§ EXCERPTED PASSAGE
Start of Block
But as more corporate and business developers begin to look outside the firewall for functionality on the public Internet that can be drawn into their business mashups, the likelihood that those consumables will be listed in their local registries is low. Enter ProgrammableWeb.com. Since founding ProgrammableWeb.com, not only has John Musser been cataloging all the mashups that are out there, he has also been cataloging all the APIs and consumables that they use.

Surely, with mashup development tools like IBM's behind corporate firewalls and directories of consumable APIs like ProgrammableWeb, there's a way to bridge the two in such a way that developers can find mashup consumables that are relevant to the mashups they're developing (without leaving the context of development environments such as IBM's QEDWiki-based collaborative Mashup Maker).

Enter OpenSearch. First developed by Amazon.com, the best description of OpenSearch that I found is on Wikipedia and says "a collection of technologies that allow publishing of search results in a format suitable for syndication and aggregation." When the "client" (in this case IBM's Mashup Maker) uses the same search interface that's expected by the server (in this case ProgrammableWeb), all the friction is taken out of pulling structured results into the client side application (again, in this case, Mashup Maker) in a way that's contextually relevant to the developer. Using our reviewcasting rig, this functionality is shown in the above video with John Musser and IBM mashup enabler Dan Gisolfi working the controls.

By supporting OpenSearch as a means of retrieving structured descriptive data about mashup consumables, ProgrammableWeb has made it possible for developers using IBM's Mashup Maker to locate relevant APIs and integrate them into their applications without having to leave the context of their development environment. More importantly, their reliance on the Creative Commons-licensed OpenSearch instead of some proprietary interface for exchanging structured data in the context of a free text search could be a huge evolutionary step forward for not just the mashup ecosystem, but for the software development ecosystem on the whole which, over time, will come to rely more and more on functionality and data through API-accessible services.
End of Block
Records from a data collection
Start of Block
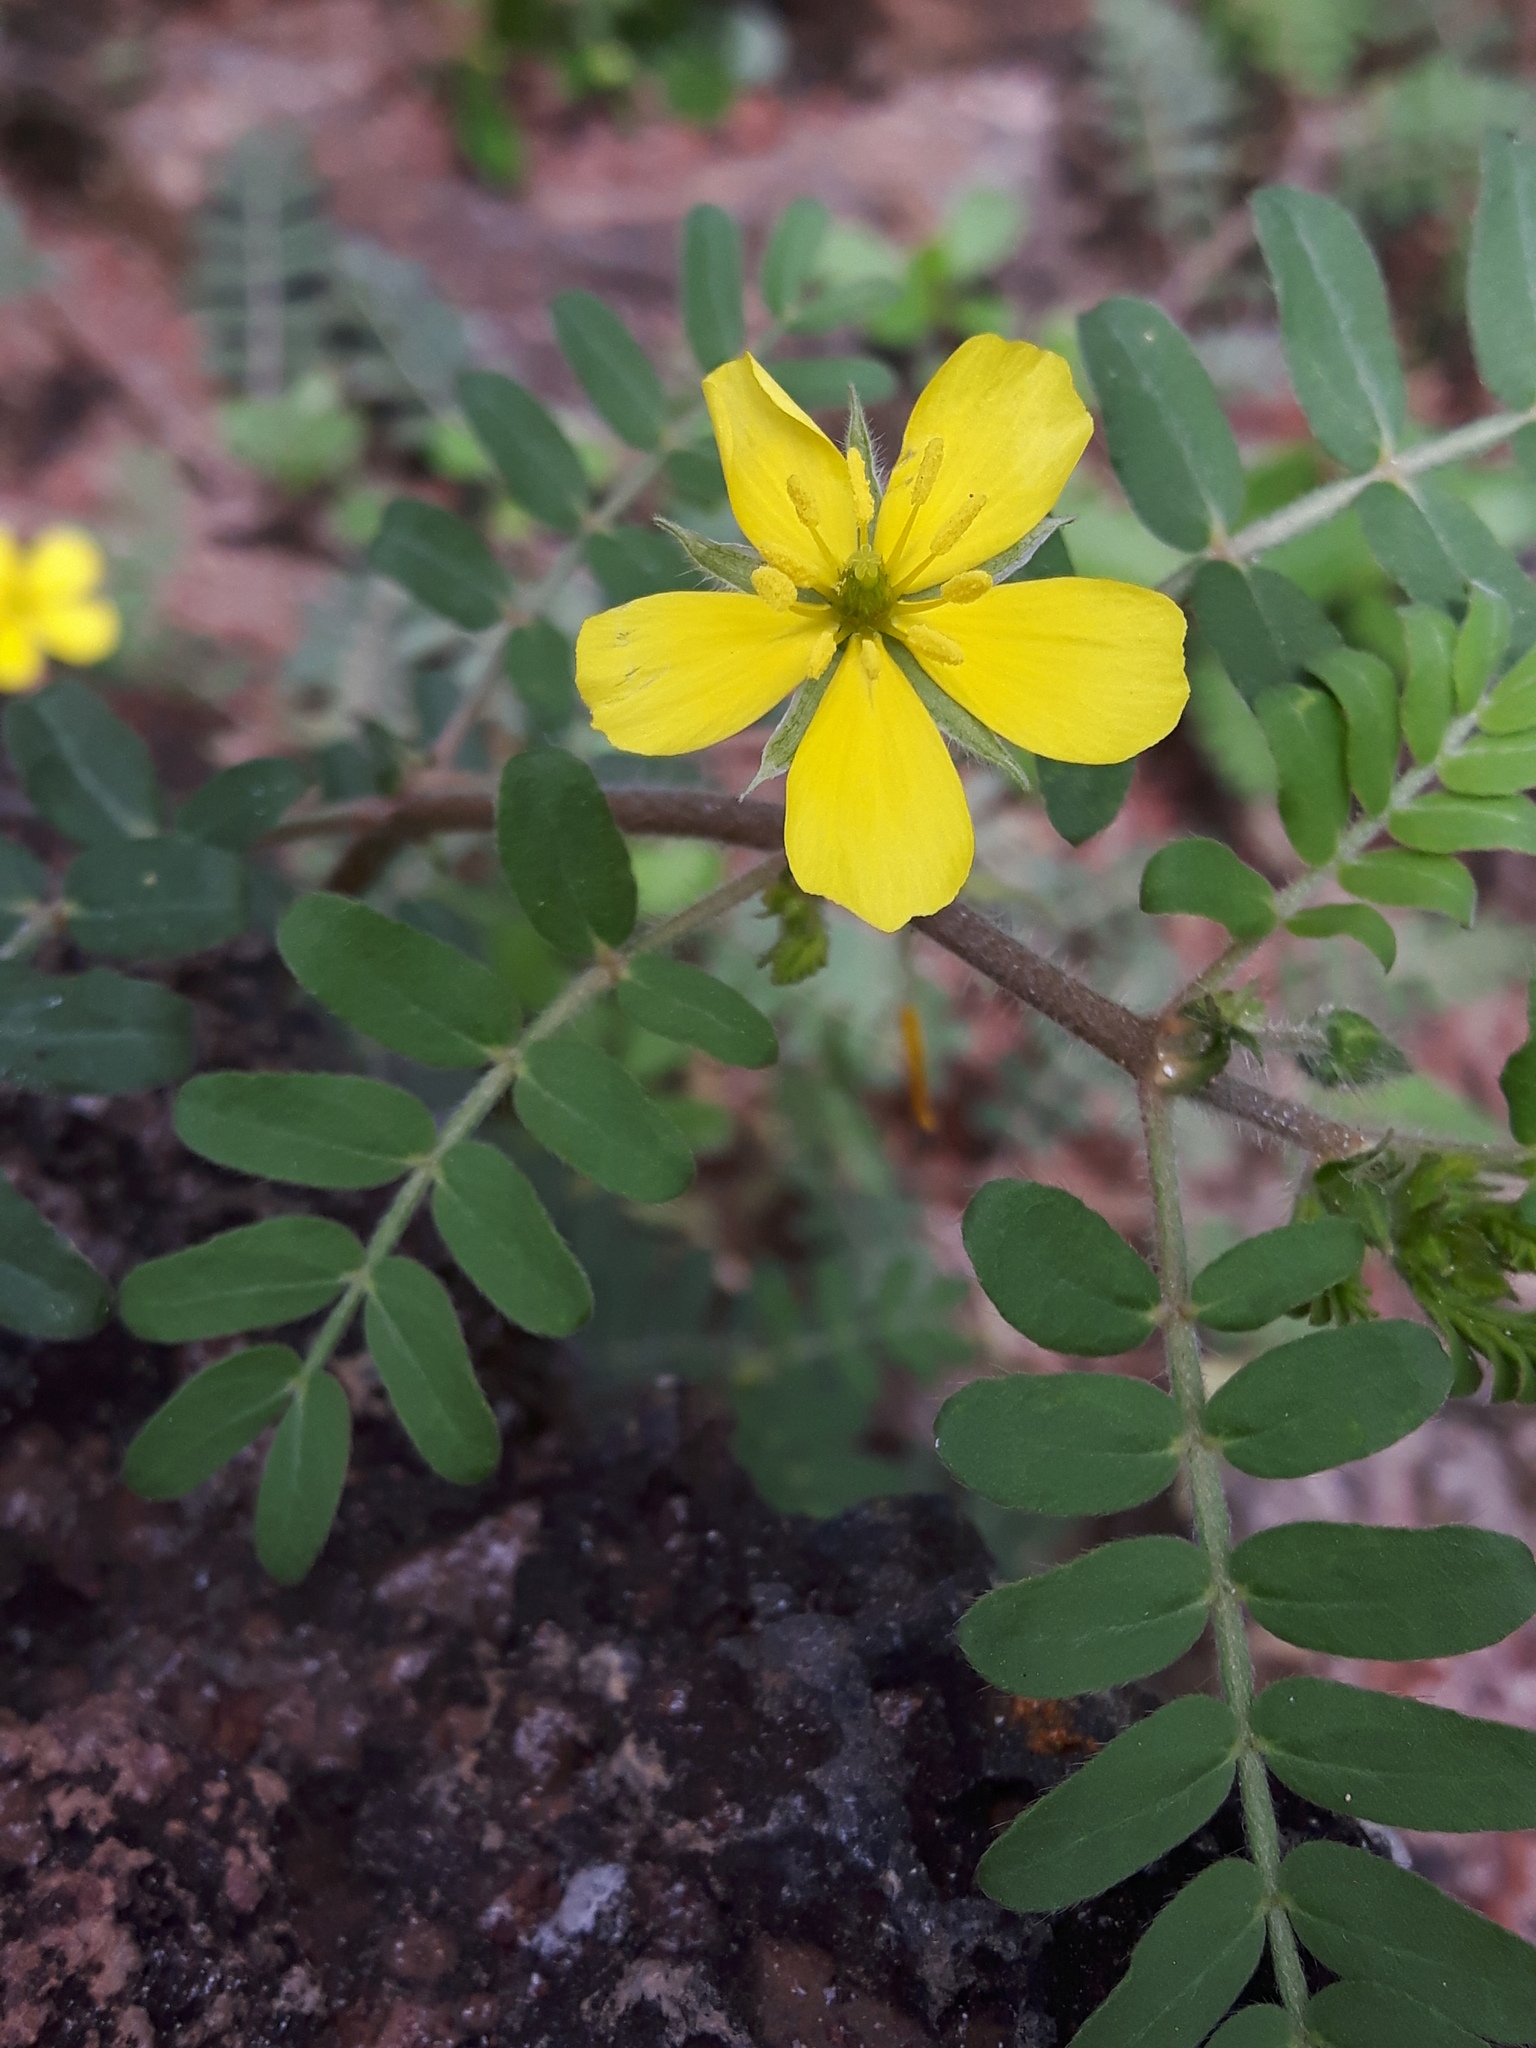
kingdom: Plantae
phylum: Tracheophyta
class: Magnoliopsida
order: Zygophyllales
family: Zygophyllaceae
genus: Tribulus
End of Block
§ REQUIRED ACTION
Say whether each statement agrees with the text on OpenSearch and mashup development, answering yes or no and quoting the words of the text that decide it.
1. OpenSearch was first developed by Amazon.com.
2. John Musser has cataloged mashups but not the APIs they use.
3. OpenSearch is a proprietary interface.
These entries were taken from a different source than the text.

§ RESPONSE TO THE EXERCISE
1. Yes: "First developed by Amazon.com"
2. No: "not only has John Musser been cataloging all the mashups that are out there, he has also been cataloging all the APIs and consumables that they use"
3. No: "the Creative Commons-licensed OpenSearch instead of some proprietary interface"